• Problem 1:
Transcribe the Heather Unruh biography from "Unruh received four" up to and including "working on documentaries.".
• Problem 2:
According to the Heather Unruh biography, at which station did she work immediately before joining WCVB?
• Problem 3:
Write the next part of the Heather Unruh biography, starting after its final sentence.

• Passage to read:

= = =

Heather Unruh (born June 28, 1968) is an American journalist and former television news anchor. She worked for News Center 5 at WCVB for more than fifteen years.

Education 
Unruh is a 1986 graduate of Lincoln High School in Stockton, California and a 1989 graduate of DePauw University.

Career 
Unruh went to WCVB in June 2001 after working at KFOR in Oklahoma City where she was early evening anchor and medical reporter. She has also worked at WVTM-TV in Birmingham, Alabama; both WBNG-TV and WMGC-TV in Binghamton, New York; and WVEU-TV in Atlanta.

Unruh received four regional Emmy Awards for journalism, the Clarion Award from Women in Communications, Inc., and the Gracie Allen Award from the American Women in Radio and Television. Her last airdate was on October 14, 2016, and as of 2017 she was working on documentaries.

= = =

• Dataset content:
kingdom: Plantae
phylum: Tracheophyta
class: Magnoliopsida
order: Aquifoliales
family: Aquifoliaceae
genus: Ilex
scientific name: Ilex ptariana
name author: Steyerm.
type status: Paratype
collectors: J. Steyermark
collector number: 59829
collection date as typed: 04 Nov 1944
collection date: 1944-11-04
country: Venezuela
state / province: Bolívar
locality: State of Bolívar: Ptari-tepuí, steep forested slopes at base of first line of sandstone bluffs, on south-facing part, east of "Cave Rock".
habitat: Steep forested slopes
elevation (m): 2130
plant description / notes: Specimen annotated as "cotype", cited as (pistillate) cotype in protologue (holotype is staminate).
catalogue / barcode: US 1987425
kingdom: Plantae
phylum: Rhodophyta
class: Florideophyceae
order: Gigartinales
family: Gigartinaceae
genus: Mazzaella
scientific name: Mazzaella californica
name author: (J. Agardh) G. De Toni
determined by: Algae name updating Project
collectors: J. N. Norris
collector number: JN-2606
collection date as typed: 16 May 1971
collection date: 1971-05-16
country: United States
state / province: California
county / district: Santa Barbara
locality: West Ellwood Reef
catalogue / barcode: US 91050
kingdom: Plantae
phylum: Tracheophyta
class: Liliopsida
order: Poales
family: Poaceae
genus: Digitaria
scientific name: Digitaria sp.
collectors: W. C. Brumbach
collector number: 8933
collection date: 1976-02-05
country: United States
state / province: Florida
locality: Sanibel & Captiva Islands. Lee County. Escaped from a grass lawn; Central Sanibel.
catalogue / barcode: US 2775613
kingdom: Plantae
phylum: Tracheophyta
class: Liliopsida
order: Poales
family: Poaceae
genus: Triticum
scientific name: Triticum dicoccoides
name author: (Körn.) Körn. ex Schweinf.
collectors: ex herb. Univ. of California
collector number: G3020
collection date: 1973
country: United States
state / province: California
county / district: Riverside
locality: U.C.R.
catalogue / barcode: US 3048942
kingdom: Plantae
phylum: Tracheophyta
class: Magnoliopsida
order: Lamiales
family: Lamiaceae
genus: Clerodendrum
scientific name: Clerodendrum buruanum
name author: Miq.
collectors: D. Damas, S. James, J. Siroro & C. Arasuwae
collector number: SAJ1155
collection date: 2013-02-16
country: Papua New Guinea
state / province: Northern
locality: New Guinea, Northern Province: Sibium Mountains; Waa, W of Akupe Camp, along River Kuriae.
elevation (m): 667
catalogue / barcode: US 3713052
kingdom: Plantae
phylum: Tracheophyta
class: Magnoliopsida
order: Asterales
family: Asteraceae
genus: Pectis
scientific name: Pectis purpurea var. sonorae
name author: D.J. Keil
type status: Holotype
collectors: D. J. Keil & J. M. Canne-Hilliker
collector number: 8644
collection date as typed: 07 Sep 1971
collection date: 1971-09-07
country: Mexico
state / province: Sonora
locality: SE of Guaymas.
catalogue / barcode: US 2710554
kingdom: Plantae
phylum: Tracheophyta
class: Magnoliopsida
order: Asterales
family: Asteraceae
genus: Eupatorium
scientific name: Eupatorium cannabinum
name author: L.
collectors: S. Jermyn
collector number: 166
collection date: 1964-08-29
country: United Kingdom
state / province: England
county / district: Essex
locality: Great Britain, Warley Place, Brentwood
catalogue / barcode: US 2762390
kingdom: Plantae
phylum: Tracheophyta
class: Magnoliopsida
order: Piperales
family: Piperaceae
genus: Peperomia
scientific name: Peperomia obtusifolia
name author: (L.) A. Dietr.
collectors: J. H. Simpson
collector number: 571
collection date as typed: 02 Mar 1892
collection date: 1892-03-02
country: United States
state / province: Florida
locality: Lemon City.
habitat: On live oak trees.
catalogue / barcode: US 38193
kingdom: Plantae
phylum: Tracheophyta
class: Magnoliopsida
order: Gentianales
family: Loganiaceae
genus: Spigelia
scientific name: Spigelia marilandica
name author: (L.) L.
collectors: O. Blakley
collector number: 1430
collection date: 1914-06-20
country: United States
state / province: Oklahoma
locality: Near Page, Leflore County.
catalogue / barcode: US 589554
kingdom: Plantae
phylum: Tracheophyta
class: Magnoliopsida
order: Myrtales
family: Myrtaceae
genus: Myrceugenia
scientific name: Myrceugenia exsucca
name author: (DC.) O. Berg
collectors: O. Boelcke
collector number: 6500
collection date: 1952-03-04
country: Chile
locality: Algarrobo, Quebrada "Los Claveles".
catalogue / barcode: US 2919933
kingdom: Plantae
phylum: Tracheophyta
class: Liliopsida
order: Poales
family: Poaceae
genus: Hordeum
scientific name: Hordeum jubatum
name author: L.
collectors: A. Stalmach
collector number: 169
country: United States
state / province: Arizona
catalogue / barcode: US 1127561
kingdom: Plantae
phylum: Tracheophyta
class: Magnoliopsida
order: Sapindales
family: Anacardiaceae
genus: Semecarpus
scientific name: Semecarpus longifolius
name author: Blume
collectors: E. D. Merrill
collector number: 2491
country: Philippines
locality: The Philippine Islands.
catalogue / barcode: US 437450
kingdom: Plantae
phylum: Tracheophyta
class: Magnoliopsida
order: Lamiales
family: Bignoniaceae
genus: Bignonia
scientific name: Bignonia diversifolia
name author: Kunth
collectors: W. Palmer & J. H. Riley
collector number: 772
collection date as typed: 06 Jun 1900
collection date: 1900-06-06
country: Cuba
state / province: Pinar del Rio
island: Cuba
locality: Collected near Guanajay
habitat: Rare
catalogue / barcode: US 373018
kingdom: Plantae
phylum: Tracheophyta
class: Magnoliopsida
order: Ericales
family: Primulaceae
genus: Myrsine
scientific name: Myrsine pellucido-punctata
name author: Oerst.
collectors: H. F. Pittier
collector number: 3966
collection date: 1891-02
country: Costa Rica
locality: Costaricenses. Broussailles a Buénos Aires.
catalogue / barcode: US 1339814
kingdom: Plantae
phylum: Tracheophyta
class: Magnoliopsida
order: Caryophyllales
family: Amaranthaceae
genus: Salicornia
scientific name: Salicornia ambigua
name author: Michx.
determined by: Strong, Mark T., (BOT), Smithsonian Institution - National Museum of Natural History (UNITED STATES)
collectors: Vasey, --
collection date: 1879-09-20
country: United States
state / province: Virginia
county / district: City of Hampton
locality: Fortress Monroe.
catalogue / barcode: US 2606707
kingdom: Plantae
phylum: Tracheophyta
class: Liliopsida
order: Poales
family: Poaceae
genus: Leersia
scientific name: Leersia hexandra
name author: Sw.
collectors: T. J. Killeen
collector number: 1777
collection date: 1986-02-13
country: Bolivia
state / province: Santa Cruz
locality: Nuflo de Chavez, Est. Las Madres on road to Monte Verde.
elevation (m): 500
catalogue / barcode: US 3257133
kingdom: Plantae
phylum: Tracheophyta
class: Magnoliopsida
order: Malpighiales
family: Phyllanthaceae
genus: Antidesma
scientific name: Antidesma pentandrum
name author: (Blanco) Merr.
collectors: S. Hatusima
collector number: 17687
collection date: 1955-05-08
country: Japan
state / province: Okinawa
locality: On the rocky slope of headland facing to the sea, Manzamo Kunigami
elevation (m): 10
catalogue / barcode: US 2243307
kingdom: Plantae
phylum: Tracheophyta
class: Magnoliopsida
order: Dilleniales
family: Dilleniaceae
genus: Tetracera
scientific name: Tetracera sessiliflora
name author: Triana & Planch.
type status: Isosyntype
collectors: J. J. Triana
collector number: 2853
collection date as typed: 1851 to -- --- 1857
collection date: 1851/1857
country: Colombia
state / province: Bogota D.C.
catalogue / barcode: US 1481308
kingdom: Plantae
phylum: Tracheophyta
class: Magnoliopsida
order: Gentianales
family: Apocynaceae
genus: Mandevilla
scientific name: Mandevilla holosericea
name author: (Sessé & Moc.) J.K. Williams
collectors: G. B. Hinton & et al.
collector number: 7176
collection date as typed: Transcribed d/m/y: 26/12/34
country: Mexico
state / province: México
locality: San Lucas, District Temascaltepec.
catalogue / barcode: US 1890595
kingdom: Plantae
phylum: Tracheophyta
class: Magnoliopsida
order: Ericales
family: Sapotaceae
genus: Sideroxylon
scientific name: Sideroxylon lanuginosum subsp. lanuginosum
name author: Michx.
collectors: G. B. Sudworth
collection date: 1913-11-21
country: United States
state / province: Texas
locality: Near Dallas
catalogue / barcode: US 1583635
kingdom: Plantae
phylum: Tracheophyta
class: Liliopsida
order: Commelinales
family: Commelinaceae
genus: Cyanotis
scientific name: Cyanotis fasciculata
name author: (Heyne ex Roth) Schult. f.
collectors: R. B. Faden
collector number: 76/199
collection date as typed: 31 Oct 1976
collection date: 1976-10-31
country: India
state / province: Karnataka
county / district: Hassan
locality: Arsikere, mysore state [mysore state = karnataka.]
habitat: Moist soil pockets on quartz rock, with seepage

= = =

• Expected answer 1:
Unruh received four regional Emmy Awards for journalism, the Clarion Award from Women in Communications, Inc., and the Gracie Allen Award from the American Women in Radio and Television. Her last airdate was on October 14, 2016, and as of 2017 she was working on documentaries.

• Expected answer 2:
KFOR in Oklahoma City

• Expected answer 3:
Activism 
Unruh is an advocate for lung cancer awareness and has received multiple awards from the American Cancer Society and Uniting Against Lung Cancer.

In 2013, Unruh helped to establish Stand With Everyone Against Rape (SWEAR), a non-profit organization promoting speaking out against rape.

Family 
Unruh is married to Nick Little. They have a son and a daughter.

Accusations against Kevin Spacey 
On November 8, 2017, Unruh held a press conference in Boston, during which she stated that actor Kevin Spacey sexually assaulted her then-18-year-old son in July 2016. The alleged assault occurred at the Club Car restaurant in Nantucket. Unruh's son told police he was texting with his girlfriend throughout the alleged "groping" incident. Spacey spent months trying to obtain copies of the texts and the phone itself. In mid-May 2019, the son's personal attorney informed the court that the cell phone in question is missing. On June 4, 2019, the defense learned that when Heather Unruh gave her son's cell phone to police in 2017, she admitted she had deleted some of the text messages. On June 26, her son filed a lawsuit against Spacey, claiming emotional damages. Two weeks later, her son voluntarily dismissed the claims with prejudice. On July 17, 2019, the criminal assault charge against Spacey were dropped by the Cape and Islands prosecutors.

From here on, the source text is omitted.